How do I represent this instruction in x86 assembly with minimum number of instructions?
push esp
mov edi, 4
mul edi
add edi, 0x11233344
Your asm doesn't make any sense (push esp copies to memory, not another register), and mul edi writes EDX:EAX not edi. It does EDX:EAX = EAX * src_operand. Read the manual: https://www.felixcloutier.com/x86/MUL.html. Or better, use imul instead unless you actually need the high-half output of the full 32x32 => 64-bit multiply.
Also, don't use the stack pointer register ESP to hold temporary values unless you know exactly what you're doing (e.g. you're in user-space, and you've made sure no signal handlers can asynchronously use the stack.) stack-pointer * 4 + large-constant is not something that a normal program would ever do.
Normally you could do this in one LEA instruction but ESP is the only register that can't be an index in an x86 address mode. See rbp not allowed as SIB base? (The index is the part of an addressing mode that can have a 2-bit shift count applied, aka a scale factor).
I think our best bet is still just to copy ESP to EDI, then use LEA:
mov edi, esp
lea edi, [edi * 4 + 0x11223344]
Or you could copy-and-add with LEA, and then left shift, because the value we're adding has two zeros as its low bits (i.e. it's a multiple of 4). So we can right shift it by 2 without losing any bits.

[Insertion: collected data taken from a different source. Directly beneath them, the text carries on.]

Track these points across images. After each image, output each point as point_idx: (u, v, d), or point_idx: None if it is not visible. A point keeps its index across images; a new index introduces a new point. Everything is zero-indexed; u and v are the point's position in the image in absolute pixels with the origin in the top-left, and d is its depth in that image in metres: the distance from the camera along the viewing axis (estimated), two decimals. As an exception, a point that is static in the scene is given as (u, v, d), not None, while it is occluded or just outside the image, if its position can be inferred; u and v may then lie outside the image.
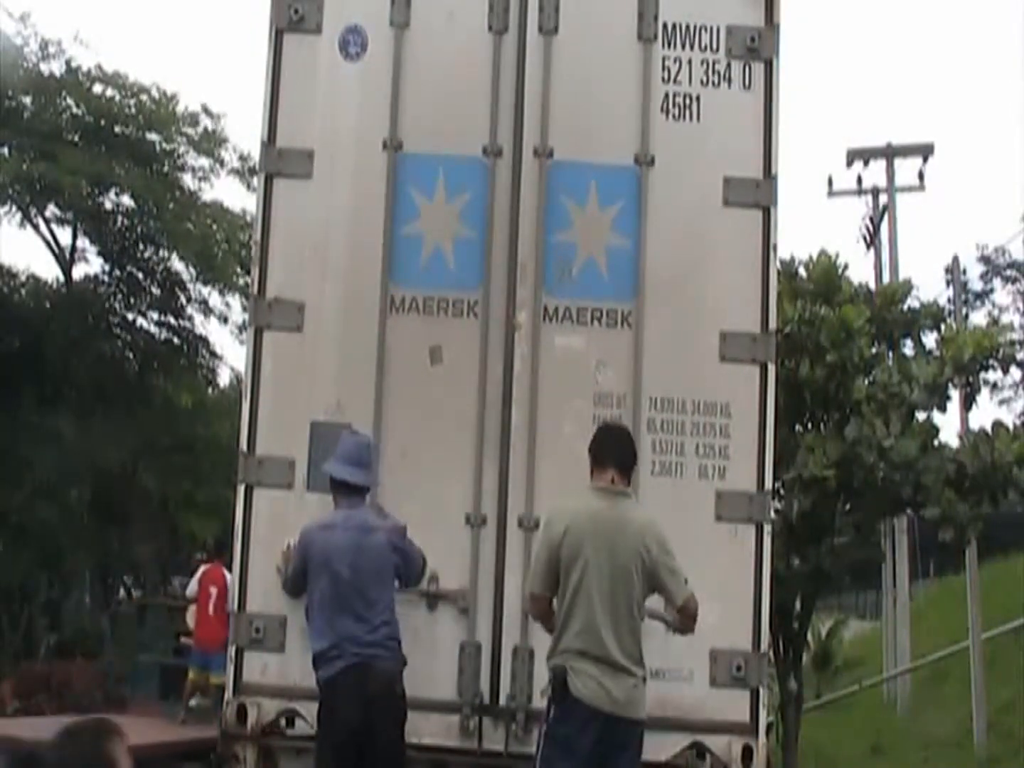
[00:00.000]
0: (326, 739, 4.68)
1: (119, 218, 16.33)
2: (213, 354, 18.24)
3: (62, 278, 16.94)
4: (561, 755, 4.32)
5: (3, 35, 14.64)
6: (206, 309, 17.25)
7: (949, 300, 14.75)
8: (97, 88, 15.05)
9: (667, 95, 5.28)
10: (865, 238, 19.69)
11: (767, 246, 5.20)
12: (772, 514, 5.30)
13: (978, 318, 27.13)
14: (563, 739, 4.33)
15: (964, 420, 11.59)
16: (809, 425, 8.08)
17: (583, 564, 4.35)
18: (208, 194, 16.33)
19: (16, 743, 6.41)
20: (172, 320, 17.53)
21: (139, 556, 19.37)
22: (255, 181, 12.44)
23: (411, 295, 5.22)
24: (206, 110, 15.70)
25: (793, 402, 7.57)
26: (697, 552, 4.87)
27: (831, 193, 19.86)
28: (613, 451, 4.57)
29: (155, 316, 17.63)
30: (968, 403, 9.29)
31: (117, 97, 15.07)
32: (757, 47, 5.29)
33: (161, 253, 16.67)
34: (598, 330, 5.18)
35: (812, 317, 7.64)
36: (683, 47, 5.30)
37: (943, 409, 7.96)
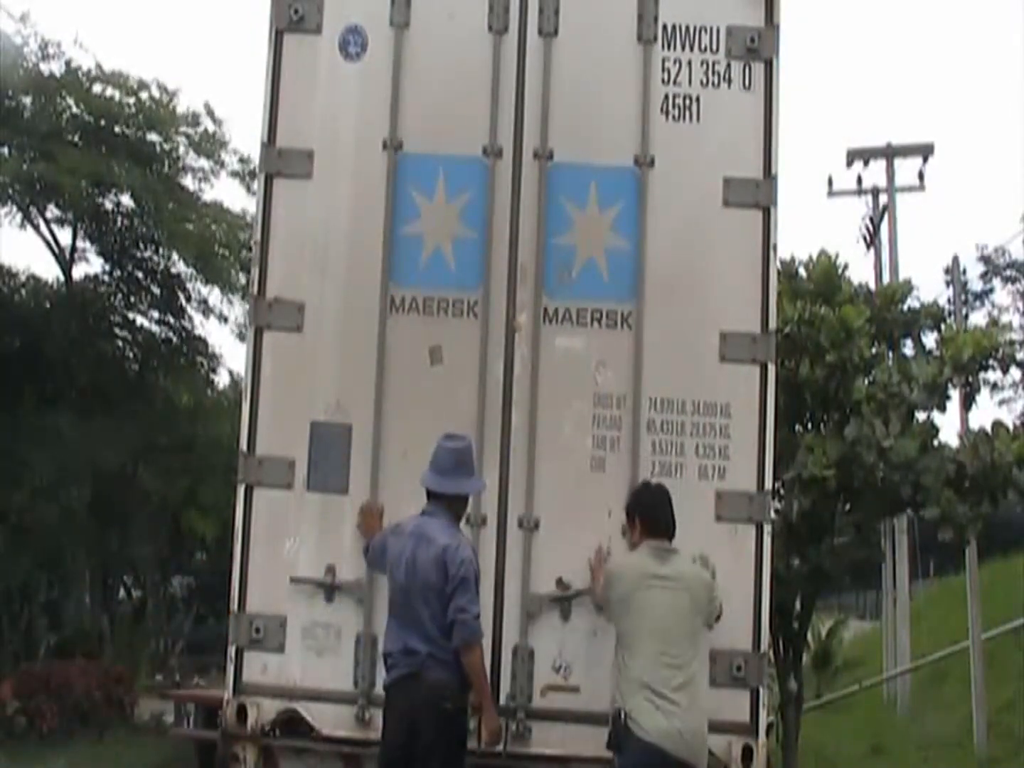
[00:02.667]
0: (381, 747, 4.71)
1: (119, 218, 16.28)
2: (212, 355, 18.23)
3: (62, 278, 16.92)
4: None
5: (3, 35, 14.62)
6: (206, 309, 17.23)
7: (949, 300, 14.74)
8: (97, 88, 15.01)
9: (667, 96, 5.28)
10: (865, 238, 19.71)
11: (767, 246, 5.20)
12: (772, 514, 5.30)
13: (978, 318, 27.19)
14: None
15: (964, 420, 11.59)
16: (809, 425, 8.07)
17: (627, 618, 4.65)
18: (208, 195, 16.33)
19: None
20: (172, 320, 17.52)
21: (139, 556, 19.36)
22: (255, 184, 12.44)
23: (411, 295, 5.22)
24: (208, 110, 15.69)
25: (793, 402, 7.57)
26: (697, 552, 4.90)
27: (831, 193, 19.89)
28: (662, 518, 4.82)
29: (155, 316, 17.61)
30: (968, 403, 9.27)
31: (117, 97, 15.04)
32: (757, 47, 5.29)
33: (161, 253, 16.63)
34: (598, 331, 5.18)
35: (812, 317, 7.63)
36: (683, 48, 5.31)
37: (943, 409, 7.96)
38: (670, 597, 4.67)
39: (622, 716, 4.50)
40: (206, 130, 15.61)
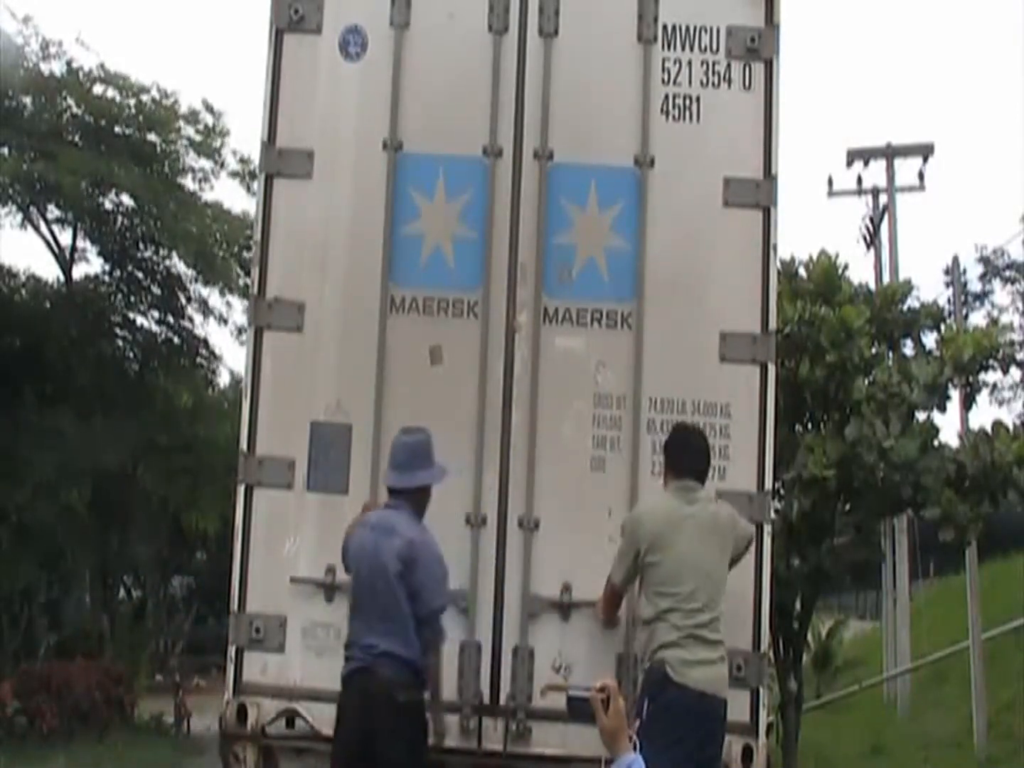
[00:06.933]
0: (335, 738, 4.71)
1: (119, 218, 16.31)
2: (212, 355, 18.25)
3: (62, 278, 16.94)
4: (664, 747, 4.37)
5: (4, 35, 14.63)
6: (206, 309, 17.25)
7: (949, 300, 14.75)
8: (97, 88, 15.04)
9: (667, 96, 5.27)
10: (865, 238, 19.73)
11: (767, 246, 5.19)
12: (772, 514, 5.30)
13: (977, 319, 27.19)
14: (666, 730, 4.43)
15: (964, 420, 11.60)
16: (809, 425, 8.07)
17: (666, 561, 4.66)
18: (208, 195, 16.34)
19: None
20: (172, 320, 17.53)
21: (139, 556, 19.37)
22: (255, 185, 12.44)
23: (411, 295, 5.22)
24: (207, 106, 15.69)
25: (793, 402, 7.57)
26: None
27: (831, 193, 19.90)
28: (690, 461, 4.85)
29: (155, 316, 17.63)
30: (968, 403, 9.28)
31: (117, 97, 15.06)
32: (757, 47, 5.28)
33: (161, 253, 16.66)
34: (598, 331, 5.18)
35: (812, 317, 7.63)
36: (683, 48, 5.30)
37: (943, 409, 7.96)
38: (701, 537, 4.71)
39: (664, 668, 4.53)
40: (206, 125, 15.61)
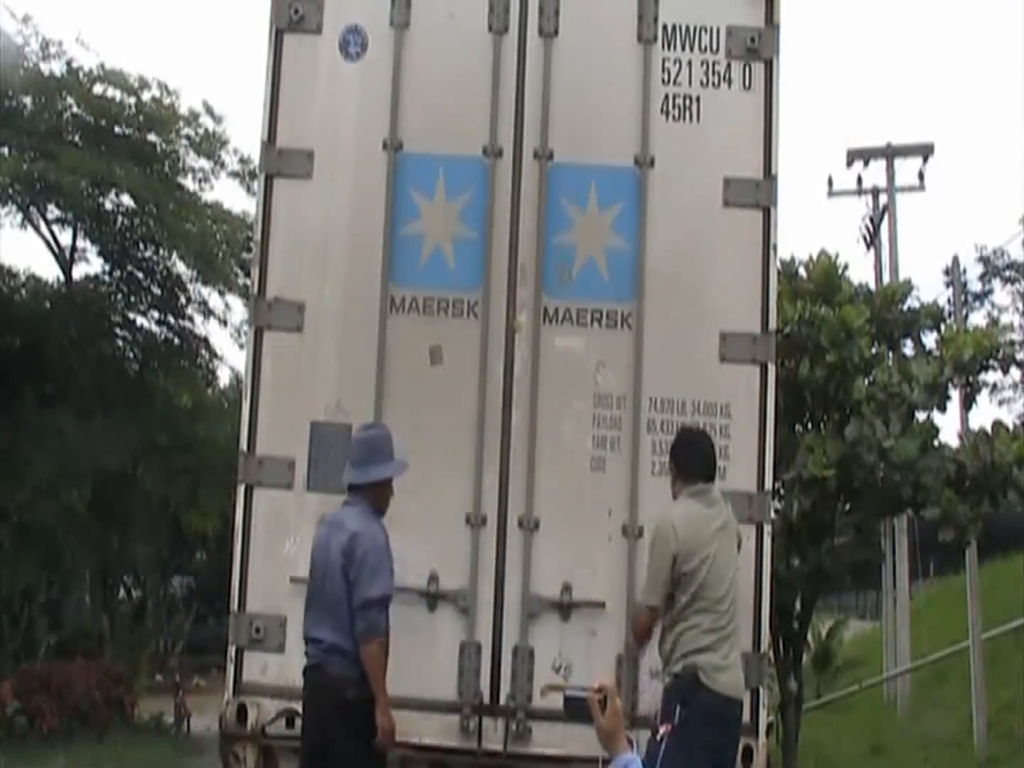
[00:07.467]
0: (301, 735, 4.79)
1: (119, 218, 16.30)
2: (213, 354, 18.24)
3: (62, 278, 16.93)
4: (694, 752, 4.43)
5: (4, 35, 14.63)
6: (206, 310, 17.24)
7: (949, 300, 14.75)
8: (98, 88, 15.03)
9: (667, 96, 5.28)
10: (865, 238, 19.72)
11: (767, 246, 5.20)
12: (772, 514, 5.30)
13: (977, 319, 27.18)
14: (697, 734, 4.47)
15: (964, 420, 11.60)
16: (809, 425, 8.07)
17: (704, 567, 4.63)
18: (208, 195, 16.32)
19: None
20: (172, 320, 17.52)
21: (139, 556, 19.36)
22: (255, 185, 12.43)
23: (411, 295, 5.22)
24: (207, 108, 15.67)
25: (793, 402, 7.57)
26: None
27: (831, 193, 19.90)
28: (702, 464, 4.83)
29: (155, 316, 17.62)
30: (968, 403, 9.28)
31: (118, 97, 15.05)
32: (757, 47, 5.29)
33: (161, 253, 16.64)
34: (598, 331, 5.18)
35: (812, 317, 7.63)
36: (683, 48, 5.30)
37: (943, 409, 7.96)
38: (724, 540, 4.73)
39: (696, 672, 4.55)
40: (206, 129, 15.59)
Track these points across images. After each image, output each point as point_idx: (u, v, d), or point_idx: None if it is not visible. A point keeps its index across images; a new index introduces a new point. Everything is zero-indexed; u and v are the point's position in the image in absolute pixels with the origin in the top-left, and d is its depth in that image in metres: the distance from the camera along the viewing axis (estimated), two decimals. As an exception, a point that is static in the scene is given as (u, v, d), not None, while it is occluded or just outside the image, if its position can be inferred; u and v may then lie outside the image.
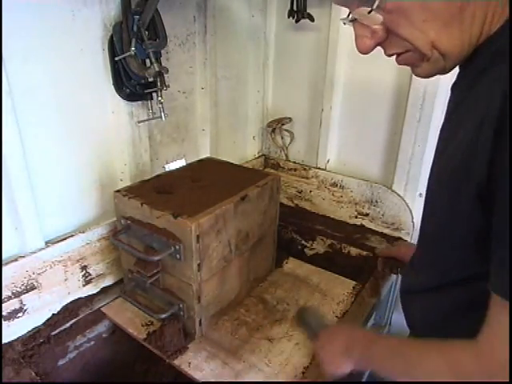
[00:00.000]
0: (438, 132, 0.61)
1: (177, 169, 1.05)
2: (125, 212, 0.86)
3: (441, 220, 0.56)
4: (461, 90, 0.54)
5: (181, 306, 0.85)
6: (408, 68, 0.55)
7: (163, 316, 0.84)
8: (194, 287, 0.81)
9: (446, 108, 0.60)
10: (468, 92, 0.50)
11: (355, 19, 0.50)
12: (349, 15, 0.52)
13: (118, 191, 0.87)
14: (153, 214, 0.80)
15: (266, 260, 1.07)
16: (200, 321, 0.86)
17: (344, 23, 0.53)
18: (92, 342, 0.94)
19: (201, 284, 0.82)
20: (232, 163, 1.10)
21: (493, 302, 0.47)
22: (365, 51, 0.52)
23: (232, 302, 0.96)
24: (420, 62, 0.51)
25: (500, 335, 0.46)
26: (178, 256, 0.78)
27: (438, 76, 0.54)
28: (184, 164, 1.23)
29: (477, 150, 0.44)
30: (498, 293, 0.45)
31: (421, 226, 0.64)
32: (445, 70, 0.51)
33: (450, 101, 0.59)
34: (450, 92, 0.59)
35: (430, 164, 0.60)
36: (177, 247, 0.78)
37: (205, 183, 0.94)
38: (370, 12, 0.47)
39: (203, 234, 0.77)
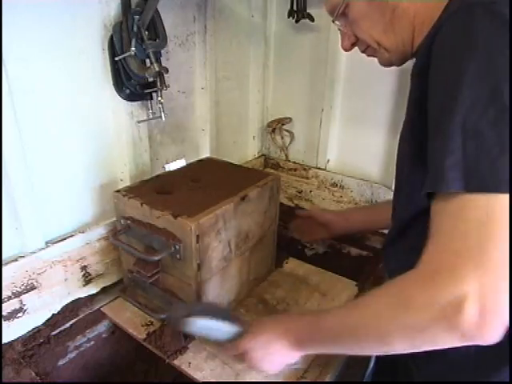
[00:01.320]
0: None
1: (177, 169, 1.05)
2: (124, 212, 0.86)
3: (400, 179, 0.68)
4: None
5: None
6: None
7: (163, 316, 0.84)
8: (193, 287, 0.81)
9: None
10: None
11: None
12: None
13: (117, 191, 0.87)
14: (153, 213, 0.80)
15: (266, 260, 1.07)
16: None
17: (338, 28, 0.72)
18: (92, 342, 0.94)
19: (201, 284, 0.82)
20: (232, 163, 1.10)
21: (432, 212, 0.47)
22: (344, 49, 0.72)
23: (232, 302, 0.96)
24: (377, 54, 0.69)
25: (440, 242, 0.46)
26: (178, 256, 0.78)
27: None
28: (184, 164, 1.23)
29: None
30: (433, 188, 0.46)
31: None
32: (396, 62, 0.69)
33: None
34: None
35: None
36: (177, 247, 0.78)
37: (205, 183, 0.94)
38: (333, 21, 0.69)
39: (203, 233, 0.77)
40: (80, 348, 0.92)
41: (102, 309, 0.95)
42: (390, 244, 0.74)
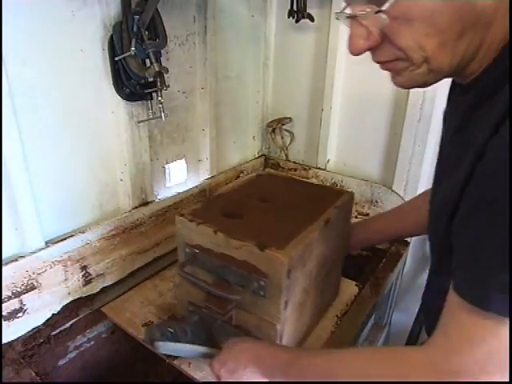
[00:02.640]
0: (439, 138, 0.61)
1: (237, 185, 0.94)
2: (190, 239, 0.75)
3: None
4: (462, 116, 0.53)
5: None
6: None
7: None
8: (277, 327, 0.71)
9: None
10: (471, 115, 0.49)
11: (355, 16, 0.46)
12: (345, 9, 0.48)
13: (181, 215, 0.77)
14: (230, 243, 0.70)
15: (335, 285, 0.99)
16: None
17: (337, 18, 0.49)
18: (92, 342, 0.94)
19: (284, 322, 0.72)
20: (295, 178, 1.03)
21: (450, 303, 0.47)
22: (356, 52, 0.49)
23: (305, 335, 0.87)
24: (405, 72, 0.49)
25: (456, 337, 0.45)
26: (261, 293, 0.69)
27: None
28: (184, 164, 1.23)
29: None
30: (458, 292, 0.45)
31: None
32: (425, 85, 0.51)
33: (446, 127, 0.60)
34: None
35: (430, 164, 0.61)
36: (261, 283, 0.68)
37: (275, 204, 0.84)
38: (377, 12, 0.43)
39: (293, 267, 0.68)
40: (80, 348, 0.92)
41: (102, 309, 0.95)
42: (430, 275, 0.69)
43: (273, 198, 0.86)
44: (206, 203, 0.84)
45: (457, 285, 0.46)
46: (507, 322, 0.41)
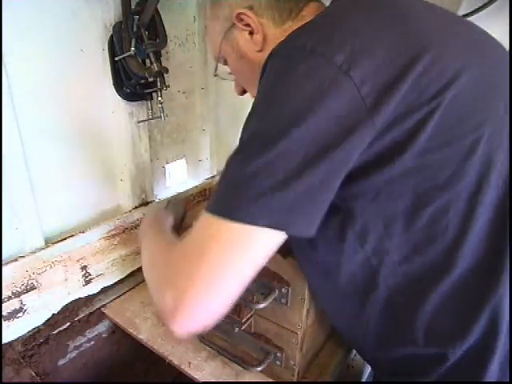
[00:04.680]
0: None
1: None
2: None
3: None
4: None
5: (278, 354, 0.74)
6: None
7: (260, 369, 0.73)
8: (299, 335, 0.71)
9: None
10: None
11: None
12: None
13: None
14: None
15: None
16: (298, 370, 0.76)
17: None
18: (92, 342, 0.94)
19: (305, 331, 0.72)
20: None
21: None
22: (237, 93, 0.79)
23: (324, 342, 0.87)
24: None
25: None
26: (283, 301, 0.69)
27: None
28: (184, 164, 1.23)
29: None
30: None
31: None
32: None
33: None
34: None
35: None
36: (283, 291, 0.68)
37: None
38: (214, 75, 0.79)
39: None
40: (80, 348, 0.92)
41: (102, 309, 0.95)
42: None
43: None
44: None
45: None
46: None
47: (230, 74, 0.73)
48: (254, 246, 0.44)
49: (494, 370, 0.51)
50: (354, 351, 0.88)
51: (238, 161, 0.46)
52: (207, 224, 0.46)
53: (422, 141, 0.45)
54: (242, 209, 0.42)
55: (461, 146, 0.46)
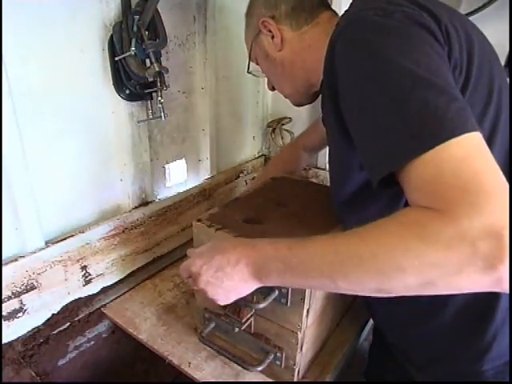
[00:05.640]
0: None
1: (253, 190, 0.94)
2: None
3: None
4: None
5: (278, 354, 0.75)
6: None
7: (260, 369, 0.73)
8: (299, 335, 0.71)
9: None
10: (323, 103, 0.68)
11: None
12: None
13: (199, 220, 0.75)
14: None
15: None
16: (298, 370, 0.76)
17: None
18: (92, 342, 0.94)
19: (306, 331, 0.72)
20: (309, 181, 1.00)
21: (404, 179, 0.45)
22: (268, 89, 0.92)
23: (324, 342, 0.88)
24: (285, 97, 0.88)
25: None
26: (283, 301, 0.69)
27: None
28: (184, 164, 1.23)
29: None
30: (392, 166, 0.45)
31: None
32: (304, 102, 0.87)
33: None
34: None
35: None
36: (283, 290, 0.68)
37: (293, 208, 0.83)
38: (247, 72, 0.93)
39: None
40: (80, 348, 0.92)
41: (102, 309, 0.95)
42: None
43: (290, 203, 0.86)
44: (222, 208, 0.82)
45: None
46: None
47: (263, 73, 0.88)
48: (483, 143, 0.43)
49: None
50: (355, 351, 0.88)
51: (421, 100, 0.44)
52: (443, 157, 0.41)
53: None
54: (459, 124, 0.42)
55: (482, 93, 0.54)
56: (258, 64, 0.85)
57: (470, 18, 0.66)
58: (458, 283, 0.39)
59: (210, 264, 0.57)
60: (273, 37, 0.77)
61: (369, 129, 0.48)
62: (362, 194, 0.62)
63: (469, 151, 0.41)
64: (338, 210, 0.72)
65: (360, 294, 0.47)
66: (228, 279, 0.56)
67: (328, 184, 1.40)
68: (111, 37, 0.88)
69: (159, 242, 1.13)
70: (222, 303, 0.60)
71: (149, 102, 0.98)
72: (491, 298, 0.58)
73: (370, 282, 0.44)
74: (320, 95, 0.71)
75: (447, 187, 0.40)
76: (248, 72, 0.91)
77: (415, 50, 0.47)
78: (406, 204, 0.47)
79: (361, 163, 0.56)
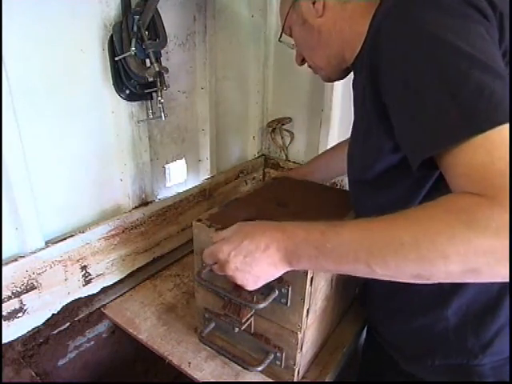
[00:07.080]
0: None
1: (254, 190, 0.93)
2: (208, 246, 0.69)
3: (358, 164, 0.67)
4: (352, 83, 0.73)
5: (278, 354, 0.74)
6: None
7: (260, 369, 0.73)
8: (299, 335, 0.71)
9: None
10: (354, 80, 0.71)
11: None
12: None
13: (199, 220, 0.75)
14: None
15: (353, 289, 0.98)
16: (298, 370, 0.76)
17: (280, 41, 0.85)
18: (92, 342, 0.94)
19: (306, 331, 0.72)
20: (310, 181, 1.00)
21: (446, 165, 0.45)
22: (297, 64, 0.83)
23: (324, 342, 0.87)
24: (315, 71, 0.81)
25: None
26: (283, 301, 0.68)
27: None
28: (184, 164, 1.23)
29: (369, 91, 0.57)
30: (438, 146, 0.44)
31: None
32: (334, 77, 0.79)
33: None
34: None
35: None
36: (283, 291, 0.67)
37: (294, 209, 0.82)
38: (278, 40, 0.84)
39: (316, 274, 0.67)
40: (80, 348, 0.92)
41: (102, 309, 0.95)
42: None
43: (291, 203, 0.85)
44: (223, 208, 0.82)
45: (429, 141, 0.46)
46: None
47: (293, 45, 0.82)
48: None
49: None
50: (355, 351, 0.88)
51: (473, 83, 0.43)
52: (495, 142, 0.41)
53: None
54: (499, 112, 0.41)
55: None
56: (290, 35, 0.78)
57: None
58: (502, 272, 0.39)
59: (238, 250, 0.56)
60: (314, 2, 0.70)
61: (414, 108, 0.47)
62: (387, 177, 0.61)
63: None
64: (356, 191, 0.72)
65: (396, 279, 0.46)
66: (257, 264, 0.55)
67: (328, 184, 1.41)
68: (111, 37, 0.88)
69: (159, 242, 1.13)
70: (251, 288, 0.59)
71: (149, 102, 0.98)
72: (498, 296, 0.58)
73: (409, 268, 0.43)
74: (352, 73, 0.72)
75: (498, 174, 0.40)
76: (279, 41, 0.84)
77: (471, 32, 0.46)
78: (429, 190, 0.46)
79: (397, 144, 0.53)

SHIFTED_ADD_CONSTANT equ 0x11223344 >> 2
lea edi, [esp + SHIFTED_ADD_CONSTANT]
shl edi, 2
The add before left-shifting will produce carry into the top 2 bits, but we're about to shift those bits out so it doesn't matter what's there.
This is also 2 uops, and more efficient on AMD Bulldozer-family CPUs (no mov-elimination for GP-integer mov, and where a scaled index costs an extra cycle of latency for LEA). Zen has mov-elimination but I think still the same LEA latencies so both versions are 2 cycle latency. Even "complex" LEA has 2/clock throughput on Zen, or 4/clock for simple LEA (any ALU port).
But less efficient on Intel IvyBridge and later CPUs where the mov can run with zero latency (mov elimination), and the [edi*4 + disp32] addressing mode is still a fast 2-component LEA. So on Intel CPUs with mov-elimination, the first version is 2 front-end uops, 1 unfused-domain uop for an execution unit, and only 1 cycle of latency.
Another 2-instruction option is to use a slower imul instead of a fast shift. (Addressing modes use a shift: even though it's written as * 1 / 2 / 4 / 8, it's encoded in a 2-bit shift-count field in machine code).
imul edi, esp, 4 ; this is dumb, don't use mul/imul for powers of 2.
add edi, 0x11223344
imul has 3 cycle latency on modern x86 CPUs which is pretty good, but is slower on old CPUs like Pentium 3. Still not as good as 1 or 2-cycle latency for mov + LEA, and imul runs on fewer ports.
(Number of instructions is not usually the thing to optimize for; number of uops usually matters more, and latency / back-end throughput. Also code-size in bytes of x86 machine code; different instructions are different lengths.)